Après quelques minutes d'attente, c'est à Sólstafir d'en découdre. J'étais plutôt curieux de revoir les Islandais (la cinquième fois en cinq ans), ceux-ci étant d'habitude bons sur les planches. Malheureusement, ce sera la douche froide. Une déception que je n'arrive pas complètement à expliquer, je dois bien le reconnaître. Peut-être le fait de passer après la décharge émotionnelle qu'est Mono... mais pas uniquement. Le post-rock des Japonais avait ce petit truc qui prenait aux tripes et emmenait très loin. Un élément que je peine à retrouver chez Sólstafir. Les pistes sont agréables, ont quelques belles ambiances et, pour certaines, passent encore mieux qu'en album (« Dagmál » ou encore « Ótta »), et sont correctement jouées. Mais le tout reste bien trop en surface, sans réelle profondeur et je n'arrive pas à être ému par le propos du quatuor. Même des titres qui ont mes faveurs comme l'excellente « Pale Rider » manquent de magie ce soir. L'une des causes principales viendra du chanteur Aðalbjörn Tryggvason, qui m'apparaît comme étant vocalement de moins en moins en forme. Ne se montrant pas toujours d'une justesse exemplaire, c'est surtout l'attitude scénique de ce dernier qui est discutable, avec un côté m'as-tu vu très prononcé, d'autant plus criant pendant le final « Goddess of the Ages ». Un jeu de scène qui ne se prête pas au propos des Islandais et offre un décalage désagréable. Après sept chansons, majoritairement issues du dernier opus en date, le quatuor (accompagné par un nouveau batteur) s'éclipse et promet de revenir en France. J'avoue reconsidérer sérieusement ma venue à leur prochain concert...

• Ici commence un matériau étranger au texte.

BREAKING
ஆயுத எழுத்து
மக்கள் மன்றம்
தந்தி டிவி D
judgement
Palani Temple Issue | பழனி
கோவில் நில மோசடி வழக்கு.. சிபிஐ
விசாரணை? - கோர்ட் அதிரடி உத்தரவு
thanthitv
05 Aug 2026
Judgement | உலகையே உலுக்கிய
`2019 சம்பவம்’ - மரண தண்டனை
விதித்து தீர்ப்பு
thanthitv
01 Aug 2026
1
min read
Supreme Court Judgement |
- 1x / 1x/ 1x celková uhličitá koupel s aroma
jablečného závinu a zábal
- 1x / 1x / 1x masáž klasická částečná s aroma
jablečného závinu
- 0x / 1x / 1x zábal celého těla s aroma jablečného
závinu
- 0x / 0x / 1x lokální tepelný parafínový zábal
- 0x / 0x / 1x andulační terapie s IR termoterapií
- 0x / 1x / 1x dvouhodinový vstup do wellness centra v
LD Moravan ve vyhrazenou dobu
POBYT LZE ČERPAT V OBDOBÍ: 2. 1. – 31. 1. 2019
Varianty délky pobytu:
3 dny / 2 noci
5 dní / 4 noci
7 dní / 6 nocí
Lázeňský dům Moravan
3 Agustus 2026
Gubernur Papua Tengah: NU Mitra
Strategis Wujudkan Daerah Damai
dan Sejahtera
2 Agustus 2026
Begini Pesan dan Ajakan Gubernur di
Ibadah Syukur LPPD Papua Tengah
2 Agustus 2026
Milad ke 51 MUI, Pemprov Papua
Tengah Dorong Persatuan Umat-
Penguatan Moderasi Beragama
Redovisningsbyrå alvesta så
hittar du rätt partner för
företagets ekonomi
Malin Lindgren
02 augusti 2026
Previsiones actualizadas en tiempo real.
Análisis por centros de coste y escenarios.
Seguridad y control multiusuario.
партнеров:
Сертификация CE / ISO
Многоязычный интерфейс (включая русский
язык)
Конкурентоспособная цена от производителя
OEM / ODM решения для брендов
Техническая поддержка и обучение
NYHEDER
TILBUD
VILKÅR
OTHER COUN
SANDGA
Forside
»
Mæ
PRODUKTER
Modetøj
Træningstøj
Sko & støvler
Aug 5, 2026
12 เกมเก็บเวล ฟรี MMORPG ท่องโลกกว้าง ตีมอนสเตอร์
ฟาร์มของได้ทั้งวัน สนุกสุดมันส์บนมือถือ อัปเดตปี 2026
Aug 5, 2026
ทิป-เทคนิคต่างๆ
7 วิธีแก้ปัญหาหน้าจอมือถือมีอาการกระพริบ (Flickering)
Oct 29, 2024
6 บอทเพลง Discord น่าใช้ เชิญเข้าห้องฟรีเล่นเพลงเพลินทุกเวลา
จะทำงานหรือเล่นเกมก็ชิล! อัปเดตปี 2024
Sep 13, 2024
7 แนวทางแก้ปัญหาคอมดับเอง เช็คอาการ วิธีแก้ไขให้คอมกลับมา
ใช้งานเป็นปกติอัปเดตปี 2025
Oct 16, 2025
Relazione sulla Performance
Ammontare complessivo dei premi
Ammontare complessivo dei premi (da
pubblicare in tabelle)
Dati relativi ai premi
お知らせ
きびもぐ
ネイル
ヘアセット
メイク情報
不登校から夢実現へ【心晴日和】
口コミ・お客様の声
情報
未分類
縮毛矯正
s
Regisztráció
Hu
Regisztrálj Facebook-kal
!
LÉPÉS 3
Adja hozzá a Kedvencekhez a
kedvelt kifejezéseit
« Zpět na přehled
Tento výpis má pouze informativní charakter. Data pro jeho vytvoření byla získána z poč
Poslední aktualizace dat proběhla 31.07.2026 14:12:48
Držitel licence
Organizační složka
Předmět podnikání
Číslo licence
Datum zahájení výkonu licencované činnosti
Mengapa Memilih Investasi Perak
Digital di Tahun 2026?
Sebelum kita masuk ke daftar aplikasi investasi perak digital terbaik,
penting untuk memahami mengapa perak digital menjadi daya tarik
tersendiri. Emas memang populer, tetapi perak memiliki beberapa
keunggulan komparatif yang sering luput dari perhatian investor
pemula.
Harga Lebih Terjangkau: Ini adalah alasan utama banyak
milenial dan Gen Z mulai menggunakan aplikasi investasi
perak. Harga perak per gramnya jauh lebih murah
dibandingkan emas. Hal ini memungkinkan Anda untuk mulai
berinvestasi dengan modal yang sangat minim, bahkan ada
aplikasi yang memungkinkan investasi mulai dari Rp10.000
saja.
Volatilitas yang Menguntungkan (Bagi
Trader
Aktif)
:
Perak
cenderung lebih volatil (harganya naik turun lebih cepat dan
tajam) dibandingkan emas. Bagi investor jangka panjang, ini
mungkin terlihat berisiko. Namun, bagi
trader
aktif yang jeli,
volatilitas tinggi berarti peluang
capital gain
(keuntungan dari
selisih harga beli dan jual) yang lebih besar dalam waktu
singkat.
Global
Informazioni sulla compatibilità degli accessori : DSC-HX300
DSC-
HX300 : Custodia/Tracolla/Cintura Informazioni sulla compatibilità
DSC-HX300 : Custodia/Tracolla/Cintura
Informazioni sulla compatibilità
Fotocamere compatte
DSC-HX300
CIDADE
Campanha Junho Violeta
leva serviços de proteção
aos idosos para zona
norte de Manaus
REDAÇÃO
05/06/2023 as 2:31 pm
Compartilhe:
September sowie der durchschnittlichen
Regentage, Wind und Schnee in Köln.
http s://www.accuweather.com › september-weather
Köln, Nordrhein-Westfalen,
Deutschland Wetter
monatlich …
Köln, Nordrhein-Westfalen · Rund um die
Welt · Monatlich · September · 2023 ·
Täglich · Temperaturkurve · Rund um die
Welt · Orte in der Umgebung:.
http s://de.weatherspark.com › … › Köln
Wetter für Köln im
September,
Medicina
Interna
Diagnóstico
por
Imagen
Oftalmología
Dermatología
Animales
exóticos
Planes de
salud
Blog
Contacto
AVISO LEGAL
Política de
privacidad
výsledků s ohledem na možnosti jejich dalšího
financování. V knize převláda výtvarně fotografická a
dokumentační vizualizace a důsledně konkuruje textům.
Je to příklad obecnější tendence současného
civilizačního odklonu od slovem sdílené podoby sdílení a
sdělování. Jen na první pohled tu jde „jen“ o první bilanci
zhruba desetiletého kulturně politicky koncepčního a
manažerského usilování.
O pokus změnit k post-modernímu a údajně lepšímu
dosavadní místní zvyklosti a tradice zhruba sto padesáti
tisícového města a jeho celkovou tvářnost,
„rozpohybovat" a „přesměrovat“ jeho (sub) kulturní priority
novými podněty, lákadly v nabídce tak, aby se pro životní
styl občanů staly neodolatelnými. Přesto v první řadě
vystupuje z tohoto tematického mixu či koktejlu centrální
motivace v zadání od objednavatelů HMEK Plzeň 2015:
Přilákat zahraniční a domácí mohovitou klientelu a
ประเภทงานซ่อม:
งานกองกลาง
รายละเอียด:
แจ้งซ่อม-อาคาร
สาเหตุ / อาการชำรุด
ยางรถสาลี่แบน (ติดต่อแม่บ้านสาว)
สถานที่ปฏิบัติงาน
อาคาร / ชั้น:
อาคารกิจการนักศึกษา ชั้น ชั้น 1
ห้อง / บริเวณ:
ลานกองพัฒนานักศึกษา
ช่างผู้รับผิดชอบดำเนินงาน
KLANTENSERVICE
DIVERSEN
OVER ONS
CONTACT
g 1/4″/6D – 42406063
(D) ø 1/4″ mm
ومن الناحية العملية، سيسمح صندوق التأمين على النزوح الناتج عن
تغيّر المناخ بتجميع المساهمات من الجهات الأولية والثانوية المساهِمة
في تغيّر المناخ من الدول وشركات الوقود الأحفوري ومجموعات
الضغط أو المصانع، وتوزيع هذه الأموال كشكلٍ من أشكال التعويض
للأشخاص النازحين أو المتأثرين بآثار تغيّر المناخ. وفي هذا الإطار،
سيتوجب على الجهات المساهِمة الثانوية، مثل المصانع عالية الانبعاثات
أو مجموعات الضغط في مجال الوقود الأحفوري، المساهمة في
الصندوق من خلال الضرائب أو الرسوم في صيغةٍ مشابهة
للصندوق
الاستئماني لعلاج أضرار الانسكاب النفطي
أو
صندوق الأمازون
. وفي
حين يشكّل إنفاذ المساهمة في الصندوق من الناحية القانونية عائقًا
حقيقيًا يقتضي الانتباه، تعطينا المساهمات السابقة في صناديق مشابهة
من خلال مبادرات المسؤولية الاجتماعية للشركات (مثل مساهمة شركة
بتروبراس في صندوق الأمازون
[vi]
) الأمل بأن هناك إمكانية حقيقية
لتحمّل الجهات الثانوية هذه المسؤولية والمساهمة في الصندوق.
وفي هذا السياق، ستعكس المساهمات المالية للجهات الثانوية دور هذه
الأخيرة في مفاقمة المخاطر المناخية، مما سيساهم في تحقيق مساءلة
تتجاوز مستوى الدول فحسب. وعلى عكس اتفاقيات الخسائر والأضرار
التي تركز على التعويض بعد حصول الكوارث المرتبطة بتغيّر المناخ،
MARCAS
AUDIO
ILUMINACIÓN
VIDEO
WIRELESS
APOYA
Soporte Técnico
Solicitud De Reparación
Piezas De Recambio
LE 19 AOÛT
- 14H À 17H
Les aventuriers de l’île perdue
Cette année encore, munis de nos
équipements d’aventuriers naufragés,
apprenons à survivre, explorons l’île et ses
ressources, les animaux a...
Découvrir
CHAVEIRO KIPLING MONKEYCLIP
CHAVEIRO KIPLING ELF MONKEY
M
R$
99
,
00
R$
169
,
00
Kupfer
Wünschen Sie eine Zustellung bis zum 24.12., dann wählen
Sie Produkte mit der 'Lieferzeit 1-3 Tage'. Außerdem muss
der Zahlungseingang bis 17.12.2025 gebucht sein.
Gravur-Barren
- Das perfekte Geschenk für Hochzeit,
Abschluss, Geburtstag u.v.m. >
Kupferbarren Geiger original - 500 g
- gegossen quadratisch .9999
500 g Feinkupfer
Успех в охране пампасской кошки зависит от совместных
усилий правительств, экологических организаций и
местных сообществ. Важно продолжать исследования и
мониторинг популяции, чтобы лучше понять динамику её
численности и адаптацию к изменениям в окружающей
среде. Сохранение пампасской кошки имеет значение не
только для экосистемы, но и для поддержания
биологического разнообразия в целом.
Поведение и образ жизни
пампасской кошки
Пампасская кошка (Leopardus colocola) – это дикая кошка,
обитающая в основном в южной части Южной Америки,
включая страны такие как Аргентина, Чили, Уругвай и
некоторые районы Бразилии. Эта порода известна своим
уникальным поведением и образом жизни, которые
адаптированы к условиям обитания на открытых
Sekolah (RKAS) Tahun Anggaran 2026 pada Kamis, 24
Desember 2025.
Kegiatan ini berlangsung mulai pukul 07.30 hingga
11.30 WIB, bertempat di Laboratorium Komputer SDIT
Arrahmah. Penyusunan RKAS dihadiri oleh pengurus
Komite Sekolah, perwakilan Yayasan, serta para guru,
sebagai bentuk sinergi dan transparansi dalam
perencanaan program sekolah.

Verdict de la soirée? Mono vainqueur par K.O., devant un The Ocean qui sera, à mes yeux, la bonne surprise de cette soirée. Dommage que je ne puisse en dire autant de Sólstafir, qui m'aura déçu. En tout cas, je ne regrette pas d'être venu et j'attends avec impatience la prochaine visite des Japonais dans nos contrées. S'ils passent non loin de chez vous, foncez! Vous ne le regretterez pas.